Mohon tunggu...
Mahardy Purnama
Mahardy Purnama Mohon Tunggu... Guru - Pecinta Sejarah

Pecinta Sejarah dan Sastra. Suka nonton sepakbola dan koleksi buku.

Selanjutnya

Tutup

Ilmu Sosbud

Dilema Guru Ngaji TPA Terima Santri Baru yang Tidak Mau Diturunkan Iqro'nya

20 Mei 2024   11:49 Diperbarui: 20 Mei 2024   11:55 276
+
Laporkan Konten
Laporkan Akun
Kompasiana adalah platform blog. Konten ini menjadi tanggung jawab bloger dan tidak mewakili pandangan redaksi Kompas.
Lihat foto
Santri TPA Al Muttaqin Wajo (koleksi pribadi)

Sebagai guru 'ngaji TPA (Taman Pendidikan Al-Quran)  saya sangat menikmati mengajar anak-anak santri di masjid dekat rumah. Banyak anak mulai dari tingkat TK, SD, sampai SMP datang mengaji dan saya tidak pernah membatasi jumlah santri yang mendaftar. Sayang kan anak-anak sudah semangat dan serius ingin belajar mengaji tapi kita tolak.

Hanya saja saya jadi dilema bagi saya, ketika ada anak santri baru yang sebelumnya pernah belajar mengaji di tempat lain atau hanya diajar oleh orangtuanya di rumah datang belajar ke saya. Beberapa dari mereka datang langsung membuka iqro yang jilidnya tinggi seperti jilid 5 dan 6 atau ada yang sudah Al-Quran. Sementara bacaannya masih belepotan. Pengucapan hurufnya masih banyak yang keliru seperti 'dza' yang dibaca 'za' (zay) atau 'tsa' yang mereka baca sama dengan 'sa' (sin). Panjang pendeknya huruf juga masih belum baik. Sebagian anak masih kesulitan membedakan 'tho' dengan 'zho' atau 'sho' dengan 'dho'.

Permasalahan itu saya pikir seharusnya sudah dituntaskan dari jilid satu sampai jilid 3. Apalagi yang sudah sampai di tingkat Al-Quran tapi masih belum belum paham soal nun mati atau tanwin bertemu dengan huruf 'ba' (iqlab), belum paham qolqolah dan sebagainya yang saya rasa semuanya seharusnya sudah dikuasai saat masih di Iqro.

Santri yang saya dapati seperti ini biasanya karena sudah lama sekali tidak mengaji atau tetap mengaji tapi cuma diajar oleh orangtuanya yang juga bukan ustadz-ustadzah yang paham makharijul huruf dan ilmu tajwid.

Permasalahan muncul ketika saya sebagai pengajar yang sudah cukup berpengalaman mengajar anak-anak santri TPA meminta anak yang baru datang mengaji ke saya untuk turun ke jilid yang lebih rendah seperti dari Iqro jilid 4 saya minta turun ke jilid 2. Bagus kalau sang anak santri langsung bersedia, tapi beberapa dari mereka biasanya menggelengkan kepala menolak untuk turun jilid.
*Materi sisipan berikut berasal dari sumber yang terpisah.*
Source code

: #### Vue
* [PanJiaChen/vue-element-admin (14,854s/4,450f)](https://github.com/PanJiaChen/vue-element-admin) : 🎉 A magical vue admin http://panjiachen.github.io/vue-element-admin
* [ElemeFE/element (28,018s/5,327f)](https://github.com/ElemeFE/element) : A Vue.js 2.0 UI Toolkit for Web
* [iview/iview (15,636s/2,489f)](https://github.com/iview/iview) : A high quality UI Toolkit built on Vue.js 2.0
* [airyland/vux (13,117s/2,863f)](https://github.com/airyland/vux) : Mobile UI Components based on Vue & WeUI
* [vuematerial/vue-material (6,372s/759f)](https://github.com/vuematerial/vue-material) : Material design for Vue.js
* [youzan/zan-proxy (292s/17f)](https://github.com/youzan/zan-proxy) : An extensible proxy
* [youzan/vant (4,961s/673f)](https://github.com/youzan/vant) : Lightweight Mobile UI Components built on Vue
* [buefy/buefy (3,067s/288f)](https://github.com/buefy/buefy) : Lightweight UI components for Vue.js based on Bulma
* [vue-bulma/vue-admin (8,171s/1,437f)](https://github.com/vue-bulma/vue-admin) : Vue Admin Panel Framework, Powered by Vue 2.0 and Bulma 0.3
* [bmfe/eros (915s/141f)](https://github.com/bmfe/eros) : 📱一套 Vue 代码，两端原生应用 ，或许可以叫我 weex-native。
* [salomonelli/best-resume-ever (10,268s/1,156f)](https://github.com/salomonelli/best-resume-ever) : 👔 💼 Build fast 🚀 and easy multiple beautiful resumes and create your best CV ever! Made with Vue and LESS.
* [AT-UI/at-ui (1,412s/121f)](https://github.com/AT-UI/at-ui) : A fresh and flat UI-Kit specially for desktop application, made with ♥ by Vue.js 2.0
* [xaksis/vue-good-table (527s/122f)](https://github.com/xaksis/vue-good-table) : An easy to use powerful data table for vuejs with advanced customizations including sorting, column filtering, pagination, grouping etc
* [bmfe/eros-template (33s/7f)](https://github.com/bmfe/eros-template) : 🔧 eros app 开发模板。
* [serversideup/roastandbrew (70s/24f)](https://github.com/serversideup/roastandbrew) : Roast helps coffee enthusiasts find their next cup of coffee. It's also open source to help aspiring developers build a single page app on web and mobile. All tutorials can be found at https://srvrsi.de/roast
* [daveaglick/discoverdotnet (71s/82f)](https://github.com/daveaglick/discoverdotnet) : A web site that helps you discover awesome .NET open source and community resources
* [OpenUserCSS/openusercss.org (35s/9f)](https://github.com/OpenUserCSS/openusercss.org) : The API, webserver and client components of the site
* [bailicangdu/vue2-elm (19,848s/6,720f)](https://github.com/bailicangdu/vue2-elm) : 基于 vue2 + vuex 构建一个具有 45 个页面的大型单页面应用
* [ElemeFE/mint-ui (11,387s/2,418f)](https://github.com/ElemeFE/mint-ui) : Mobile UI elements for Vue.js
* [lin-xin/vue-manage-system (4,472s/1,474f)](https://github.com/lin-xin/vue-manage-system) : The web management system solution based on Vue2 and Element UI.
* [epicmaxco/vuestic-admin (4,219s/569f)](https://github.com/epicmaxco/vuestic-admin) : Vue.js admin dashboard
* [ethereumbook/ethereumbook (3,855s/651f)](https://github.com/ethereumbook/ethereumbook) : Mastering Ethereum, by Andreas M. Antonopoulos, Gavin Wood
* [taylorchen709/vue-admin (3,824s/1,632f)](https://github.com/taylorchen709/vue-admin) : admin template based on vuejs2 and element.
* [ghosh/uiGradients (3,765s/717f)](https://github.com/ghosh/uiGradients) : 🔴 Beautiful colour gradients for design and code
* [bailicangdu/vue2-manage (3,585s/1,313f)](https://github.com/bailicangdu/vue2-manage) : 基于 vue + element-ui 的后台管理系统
Barangkali alasannya malu sama teman yang lain sebab bagi mereka turun jilid Iqro ibaratnya turun kelas. Apalagi yang sudah Al-Quran, berat rasanya bagi mereka untuk turun lagi ke Iqro'.

Sebagai pengajar saya jadi dilema, jika mereka tetap dilanjutkan naik ke jilid lebih tinggi tapi nanti akan muncul kesulitan bagi saya dan juga santri karena pasti santri akan mendapatkan pembahasan dan hukum yang baru lagi. Sementara pembahasan atau hukum-hukum tajwid yang lama mereka belum paham. Tapi, jika saya menurunkan santri ke jilid yang lebih rendah mereka akan sedih, dan bisa jadi mereka tidak bersemangat lagi datang mengaji ke saya. Yah, baguslah kalau mereka mencari guru mengaji lain yang lebih baik. Tapi kalau mereka kehilangan semangat untuk belajar mengaji dan tidak mau lagi belajar kepada guru manapun, bagaimana? Kasihan ke santrinya.
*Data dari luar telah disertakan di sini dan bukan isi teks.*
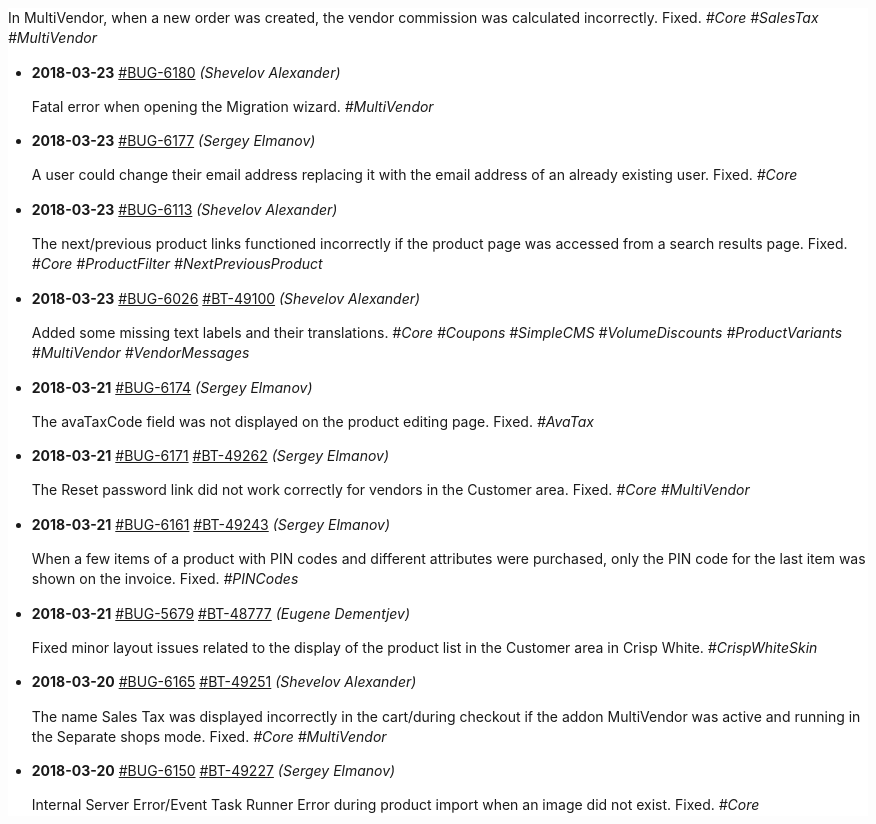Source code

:   In MultiVendor, when a new order was created, the vendor commission was calculated incorrectly. Fixed. _#Core #SalesTax #MultiVendor_

* **2018-03-23** [#BUG-6180](https://xcn.myjetbrains.com/youtrack/issue/BUG-6180) _(Shevelov Alexander)_

  Fatal error when opening the Migration wizard. _#MultiVendor_

* **2018-03-23** [#BUG-6177](https://xcn.myjetbrains.com/youtrack/issue/BUG-6177) _(Sergey Elmanov)_

  A user could change their email address replacing it with the email address of an already existing user. Fixed. _#Core_

* **2018-03-23** [#BUG-6113](https://xcn.myjetbrains.com/youtrack/issue/BUG-6113) _(Shevelov Alexander)_

  The next/previous product links functioned incorrectly if the product page was accessed from a search results page. Fixed. _#Core #ProductFilter #NextPreviousProduct_

* **2018-03-23** [#BUG-6026](https://xcn.myjetbrains.com/youtrack/issue/BUG-6026) [#BT-49100](https://bt.x-cart.com/view.php?id=49100) _(Shevelov Alexander)_

  Added some missing text labels and their translations. _#Core #Coupons #SimpleCMS #VolumeDiscounts #ProductVariants #MultiVendor #VendorMessages_

* **2018-03-21** [#BUG-6174](https://xcn.myjetbrains.com/youtrack/issue/BUG-6174) _(Sergey Elmanov)_

  The avaTaxCode field was not displayed on the product editing page. Fixed. _#AvaTax_

* **2018-03-21** [#BUG-6171](https://xcn.myjetbrains.com/youtrack/issue/BUG-6171) [#BT-49262](https://bt.x-cart.com/view.php?id=49262) _(Sergey Elmanov)_

  The Reset password link did not work correctly for vendors in the Customer area. Fixed. _#Core #MultiVendor_

* **2018-03-21** [#BUG-6161](https://xcn.myjetbrains.com/youtrack/issue/BUG-6161) [#BT-49243](https://bt.x-cart.com/view.php?id=49243) _(Sergey Elmanov)_

  When a few items of a product with PIN codes and different attributes were purchased, only the PIN code for the last item was shown on the invoice. Fixed. _#PINCodes_

* **2018-03-21** [#BUG-5679](https://xcn.myjetbrains.com/youtrack/issue/BUG-5679) [#BT-48777](https://bt.x-cart.com/view.php?id=48777) _(Eugene Dementjev)_

  Fixed minor layout issues related to the display of the product list in the Customer area in Crisp White. _#CrispWhiteSkin_

* **2018-03-20** [#BUG-6165](https://xcn.myjetbrains.com/youtrack/issue/BUG-6165) [#BT-49251](https://bt.x-cart.com/view.php?id=49251) _(Shevelov Alexander)_

  The name Sales Tax was displayed incorrectly in the cart/during checkout if the addon MultiVendor was active and running in the Separate shops mode. Fixed. _#Core #MultiVendor_

* **2018-03-20** [#BUG-6150](https://xcn.myjetbrains.com/youtrack/issue/BUG-6150) [#BT-49227](https://bt.x-cart.com/view.php?id=49227) _(Sergey Elmanov)_

  Internal Server Error/Event Task Runner Error during product import when an image did not exist. Fixed. _#Core_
Beberapa waktu lalu, seorang teman ikut membantu saya mengajar TPA di masjid. Dia berhadapan dengan santri yang Iqro 4-nya sudah hampir tuntas dan segera naik ke Iqro 5. Tapi Karena si santri benar-benar masih terbata-bata akhirnya teman saya memintanya kembali ke Iqro 2. Belum selesai semua santri bubar mengaji, saya lihat ponsel saya masuk satu pesan di Whats App. Tahu nggak dari siapa? Yup, dari ibu santri yang tadi diturunkan ke Iqro 2 oleh teman saya! Sang ibu bertanya mengapa anaknya jauh sekali diturunkan dari Iqro 4 ke Iqro 2? Apa salah anak sayaaaaa! (Kata yang terakhir ini dari saya).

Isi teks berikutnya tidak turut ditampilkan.